“En montrer un peu plus offensivement” : Laborde donne les clés de la finale face aux Baby Boks
Avant de défier les Baby Boks en finale du Mondial, Cédric Laborde décrypte les forces de la redoutable équipe sud-africaine. Le manager des Bleuets espère voir ses joueurs s’appuyer sur leur défense et leur conquête, tout en retrouvant davantage d’ambition et de plaisir offensivement.
Avant de défier les Baby Boks en finale du Mondial, Cédric Laborde décrypte les forces de la redoutable équipe sud-africaine. Le manager des Bleuets espère voir ses joueurs s’appuyer sur leur défense et leur conquête, tout en retrouvant davantage d’ambition et de plaisir offensivement.
Comment décririez-vous cette équipe sud-africaine ?
C’est l’équipe qui a marqué le plus de points depuis le début de cette Coupe du monde. Les Sud-Africains sont très efficaces sur les ballons portés, très bons en touche et défendent bien. Ils possèdent également des joueurs très rapides dans les couloirs. C’est une équipe très dangereuse, bien évidemment.

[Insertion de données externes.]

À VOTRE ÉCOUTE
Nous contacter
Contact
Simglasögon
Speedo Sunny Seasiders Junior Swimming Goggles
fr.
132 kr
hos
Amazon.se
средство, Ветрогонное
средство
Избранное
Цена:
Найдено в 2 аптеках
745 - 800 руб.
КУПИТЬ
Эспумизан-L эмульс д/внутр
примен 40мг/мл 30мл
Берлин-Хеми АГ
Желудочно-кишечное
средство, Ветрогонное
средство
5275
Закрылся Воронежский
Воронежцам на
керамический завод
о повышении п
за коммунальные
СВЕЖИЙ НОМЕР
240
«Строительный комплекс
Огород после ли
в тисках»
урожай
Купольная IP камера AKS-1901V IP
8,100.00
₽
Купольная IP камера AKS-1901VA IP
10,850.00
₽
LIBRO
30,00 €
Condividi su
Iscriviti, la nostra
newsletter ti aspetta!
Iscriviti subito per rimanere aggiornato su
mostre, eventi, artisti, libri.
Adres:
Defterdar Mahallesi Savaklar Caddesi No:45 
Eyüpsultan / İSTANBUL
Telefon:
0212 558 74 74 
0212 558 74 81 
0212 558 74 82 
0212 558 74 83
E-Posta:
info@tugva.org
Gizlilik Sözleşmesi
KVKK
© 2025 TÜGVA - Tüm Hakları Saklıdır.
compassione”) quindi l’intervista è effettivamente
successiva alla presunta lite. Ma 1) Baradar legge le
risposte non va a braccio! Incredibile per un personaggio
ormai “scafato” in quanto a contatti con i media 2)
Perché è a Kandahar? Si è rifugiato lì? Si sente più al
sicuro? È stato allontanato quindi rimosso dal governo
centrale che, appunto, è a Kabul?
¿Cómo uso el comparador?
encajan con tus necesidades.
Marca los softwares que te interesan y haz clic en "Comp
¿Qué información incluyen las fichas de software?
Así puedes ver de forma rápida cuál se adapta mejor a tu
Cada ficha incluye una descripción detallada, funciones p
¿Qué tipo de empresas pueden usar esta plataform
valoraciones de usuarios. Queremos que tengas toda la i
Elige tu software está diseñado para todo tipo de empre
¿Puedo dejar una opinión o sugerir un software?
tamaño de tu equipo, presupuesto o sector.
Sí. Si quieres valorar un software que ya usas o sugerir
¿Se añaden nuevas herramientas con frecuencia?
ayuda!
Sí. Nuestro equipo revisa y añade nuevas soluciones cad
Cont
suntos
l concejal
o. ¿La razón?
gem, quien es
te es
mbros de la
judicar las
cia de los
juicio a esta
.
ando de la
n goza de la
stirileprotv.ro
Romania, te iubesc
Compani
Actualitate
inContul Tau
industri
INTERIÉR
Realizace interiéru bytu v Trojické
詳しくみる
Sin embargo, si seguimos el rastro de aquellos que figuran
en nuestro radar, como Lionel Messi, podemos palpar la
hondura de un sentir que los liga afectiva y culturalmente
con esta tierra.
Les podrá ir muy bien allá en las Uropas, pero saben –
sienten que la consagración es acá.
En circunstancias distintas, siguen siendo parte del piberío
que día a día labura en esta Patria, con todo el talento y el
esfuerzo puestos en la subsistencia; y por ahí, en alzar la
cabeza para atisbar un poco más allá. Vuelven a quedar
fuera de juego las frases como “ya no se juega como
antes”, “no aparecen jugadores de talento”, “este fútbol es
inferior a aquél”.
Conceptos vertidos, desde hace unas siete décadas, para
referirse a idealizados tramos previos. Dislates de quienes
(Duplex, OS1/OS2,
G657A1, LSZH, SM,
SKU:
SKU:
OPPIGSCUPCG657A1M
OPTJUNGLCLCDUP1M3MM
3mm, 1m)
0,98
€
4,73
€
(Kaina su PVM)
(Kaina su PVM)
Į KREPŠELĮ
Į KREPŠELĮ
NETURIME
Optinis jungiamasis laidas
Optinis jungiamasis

Avez-vous ciblé certains domaines de travail après la demi-finale ?
Nous allons essayer d’être encore un peu plus efficaces en conquête et de nous appuyer sur notre défense, qui est aujourd’hui très performante. Nous allons également tenter de montrer un peu plus ce que nous sommes capables de faire offensivement.
L’objectif sera-t-il de conserver davantage le ballon face à l’Afrique du Sud ?
Tous les matchs sont différents et les équipes proposent des styles de jeu vraiment distincts. Ce sera donc, une nouvelle fois, une rencontre unique. Nous allons essayer de montrer notre meilleur visage et de prendre du plaisir, que ce soit défensivement ou offensivement, lors de cette finale. C’est ce que nous nous sommes dit avec les joueurs. Cette équipe est composée de jeunes qui ont beaucoup de caractère et qui ont pris énormément de plaisir à défendre lors de la demi-finale, peut-être un peu moins à attaquer. Pour leur dernier match, nous allons essayer de retrouver un équilibre et de prendre du plaisir dans tous les domaines du jeu.
L’Angleterre lors du Tournoi, l’Australie et la Nouvelle-Zélande dans ce Mondial : votre équipe sait remporter les bras de fer en fin de match. Est-ce aussi révélateur de la culture de la gagne de ce groupe ?
Ce sont des choses sur lesquelles nous capitalisons. Lorsque nous discutons avec les joueurs, nous constatons qu’ils ne s’affolent jamais. Il n’y a pas de panique dans les moments difficiles. Même après la pénalité que nous concédons en fin de match face à la Nouvelle-Zélande, ils gardent la tête froide. Ils se connaissent bien, connaissent leurs forces, mais aussi leurs axes d’amélioration. C’est une équipe très mature collectivement. Tout cela les aide à être efficaces dans les moments importants. Ce sont de vrais guerriers qui ne veulent rien lâcher.
Remporter un nouveau titre mondial serait tout de même extraordinaire pour la formation française, au-delà même de votre histoire collective dans cette compétition…
Bien évidemment. L’aventure vécue par cette génération est assez folle. Ces joueurs ont réussi à battre toutes les équipes qu’ils ont affrontées cette année, celles du Nord comme celles du Sud. À ce niveau-là, c’est déjà assez exceptionnel. Ils y sont parvenus avec un groupe qui a énormément changé. Plusieurs joueurs importants ne sont plus là, notamment nos deux centres et nos deux ailiers, qui ont dû déclarer forfait juste avant la compétition. Nous avons également perdu notre arrière, qui avait été l’un de nos meilleurs joueurs lors du Tournoi, ainsi que notre pilier gauche, qui avait déjà disputé deux Coupes du monde. Le groupe a donc énormément évolué, mais les joueurs qui sont aujourd’hui en place se sont largement mis au niveau. C’est aussi ce qui est assez incroyable dans cette compétition et dans le parcours que nous réalisons lors de cette Coupe du monde.